A pair of studies conducted on animals infected with the coronavirus are giving us new insights into two symptoms of long Covid: anosmia, or the loss of smell, and erectile dysfunction.

Let’s start with anosmia. A new study examined golden hamsters that had been infected with the coronavirus and tracked the damage to their olfactory systems over time.

(How could you know if golden hamsters could smell? Researchers didn’t feed them for several hours and then buried Cocoa Puffs in their bedding to see if they could find the cereal.)

The research, which also examined tissue specimens from infected humans, seems to have settled the debate over whether the coronavirus infects the nerve cells that detect odors: It does not.
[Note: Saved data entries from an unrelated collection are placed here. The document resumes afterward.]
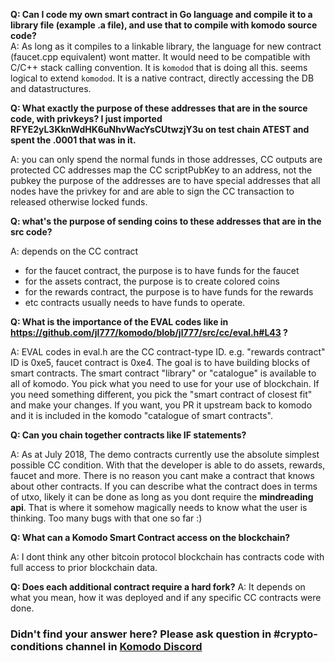 **Q: Can I code my own smart contract in Go language and compile it to a library file (example .a file), and use that to compile with komodo source code?**  
A: As long as it compiles to a linkable library, the language for new contract (faucet.cpp equivalent) wont matter. It would need to be compatible with C/C++ stack calling convention. It is `komodod` that is doing all this. seems logical to extend `komodod`. It is a native contract, directly accessing the DB and datastructures. 

**Q: What exactly the purpose of these addresses that are in the source code, with privkeys?  I just imported RFYE2yL3KknWdHK6uNhvWacYsCUtwzjY3u on test chain ATEST and spent the .0001 that was in it.**

A: you can only spend the normal funds in those addresses, CC outputs are protected CC addresses map the CC scriptPubKey to an address, not the pubkey the purpose of the addresses are to have special addresses that all nodes have the privkey for and are able to sign the CC transaction to released otherwise locked funds.

**Q: what's the purpose of sending coins to these addresses that are in the src code?**

A: depends on the CC contract
 - for the faucet contract, the purpose is to have funds for the faucet
 - for the assets contract, the purpose is to create colored coins
 - for the rewards contract, the purpose is to have funds for the rewards
 - etc
contracts usually needs to have funds to operate.

**Q: What is the importance of the EVAL codes like in https://github.com/jl777/komodo/blob/jl777/src/cc/eval.h#L43 ?**

A: EVAL codes in eval.h are the CC contract-type ID. e.g. "rewards contract" ID is 0xe5, faucet contract is 0xe4.  The goal is to have building blocks of smart contracts.  The smart contract "library" or "catalogue" is available to all of komodo.  You pick what you need to use for your use of blockchain.   If you need something different, you pick the "smart contract of closest fit" and make your changes.  If you want, you PR it upstream back to komodo and it is included in the komodo "catalogue of smart contracts".

**Q: Can you chain together contracts like IF statements?**

A: As at July 2018, The demo contracts currently use the absolute simplest possible CC condition.  With that the developer is able to do assets, rewards, faucet and more.  There is no reason you cant make a contract that knows about other contracts.  If you can describe what the contract does in terms of utxo, likely it can be done as long as you dont require the __mindreading api__.  That is where it somehow magically needs to know what the user is thinking. Too many bugs with that one so far :)

**Q: What can a Komodo Smart Contract access on the blockchain?**

A: I dont think any other bitcoin protocol blockchain has contracts code with full access to prior blockchain data.

**Q:  Does each additional contract require a hard fork?**
A: It depends on what you mean, how it was deployed and if any specific CC contracts were done.


### Didn't find your answer here? Please ask question in #crypto-conditions channel in [Komodo Discord](https://komodoplatform.com/discord)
But the researchers found that the virus did attack other supporting cells that line the nasal cavity. Immune cells then flood the region to fight the virus. The subsequent inflammation wreaks havoc on smell receptors, essentially short-circuiting them, the researchers reported.

The paper significantly advances the understanding of how cells critical to the sense of smell are affected by the virus, despite the fact that they are not directly infected.

And now onto genitals: A group of researchers in Louisiana who were scanning the bodies of three infected rhesus macaque monkeys were surprised to find the virus within the male genital tract.

The researchers discovered that the virus infected the prostate, penis, testicles and surrounding blood vessels in the monkeys. The finding suggests that symptoms like erectile dysfunction — reported by about 10 to 20 percent of men with Covid — may be caused directly by the virus, not by inflammation or fever.

Men infected with the virus are three to six times as likely as others to develop erectile dysfunction, which is believed to be an indicator of long Covid. Patients have also reported symptoms such as testicular pain, reduced sperm counts and decreased fertility.

The paper’s senior author said he next planned to determine whether the testicles were a reservoir for the coronavirus, as had been hypothesized by some scientists. He will also look at whether the virus infects tissue in the female reproductive system.